光る包丁の先を見つめ、そして決心したように包丁を大きく振り上げる。そして、自分の腹目掛けて振り下ろそうとした時だった。
「そこで何をしているんですか、父上!」
自害しようとする父の姿を見たエリアが駆け寄る。握り締められていた包丁を叩き落す。包丁はカランと音を立てて地面に落ちた。
「何故、わしの邪魔をする!」
「それは、もちろん」
エリアは深い青の瞳を細めて言った。
「私には父上が必要だからです」
それは見方によれば天使のような微笑みでもあり、裏に秘めた欲望があるような微笑みでもあった。
エリアは王に手を差し伸べた。その手を王は恐る恐る握る。
「馬鹿な父上ね」
突然吐かれた言葉に王は目を見開く。エリアの口の端がにんまりと笑う。
「さようなら、父上。またいつか、会える日まで」
まるで呪文のように脳内に響き渡る声が止むと同時に、王の意識は真っ暗闇に放り出された。
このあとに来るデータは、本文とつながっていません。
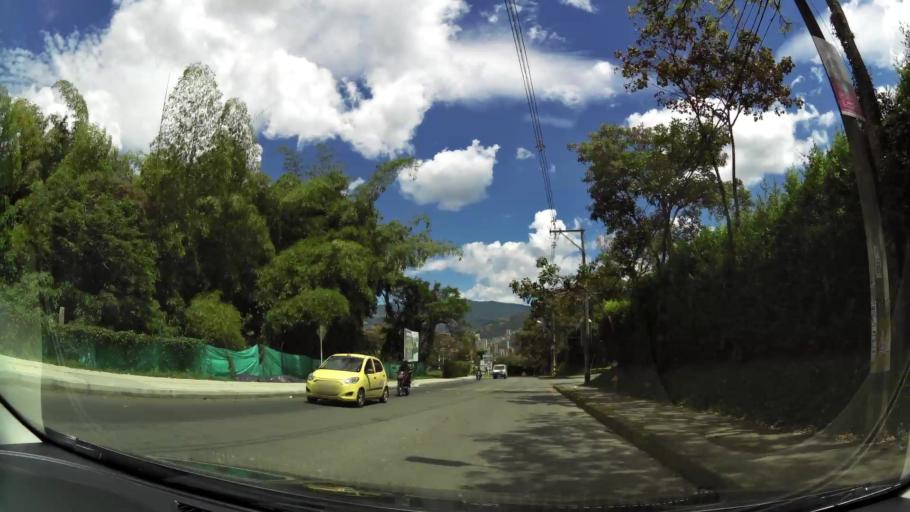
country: CO
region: Antioquia
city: La Estrella
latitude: 6.1609
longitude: -75.6294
底の無い暗闇へ落ちていく。薄れていく意識の中で王は叫んだ。
「助けて……助けてくれ、アリア!」
「全く使えないのね、父上」
一人になったキッチンで、エリアは呟く。その視線の先には腹に包丁が突き刺さって倒れている王の姿があった。エリアは王の手を包丁に握り締める。
手が真っ赤に染まっていた。だが、エリアはそんな事全然気にしていなかった。自作自演をすれば皆は呪いのせいだって騒ぐだろう。そうすれば、もう一人の双子が捕らわれるのも時間の問題だろう。
エリアはまだ見ぬもう一人の双子に会いたくて仕方が無かった。何故なら、彼女は自分が不幸を招く双子の片割れだと自覚しているからだ。
それを邪魔する存在であるもう一人の双子を彼女は憎んでいた。彼女が存在するだけで皆が逃げていくのだ。そのせいで、王以外の人間から慕われた事など無かった。
――私を貶めるもう一人の双子。絶対に見つけ出してこの手で…!
やがて、メイド達や兵士達の足音が聞こえてきた。
エリアは闇の中へと姿を消した。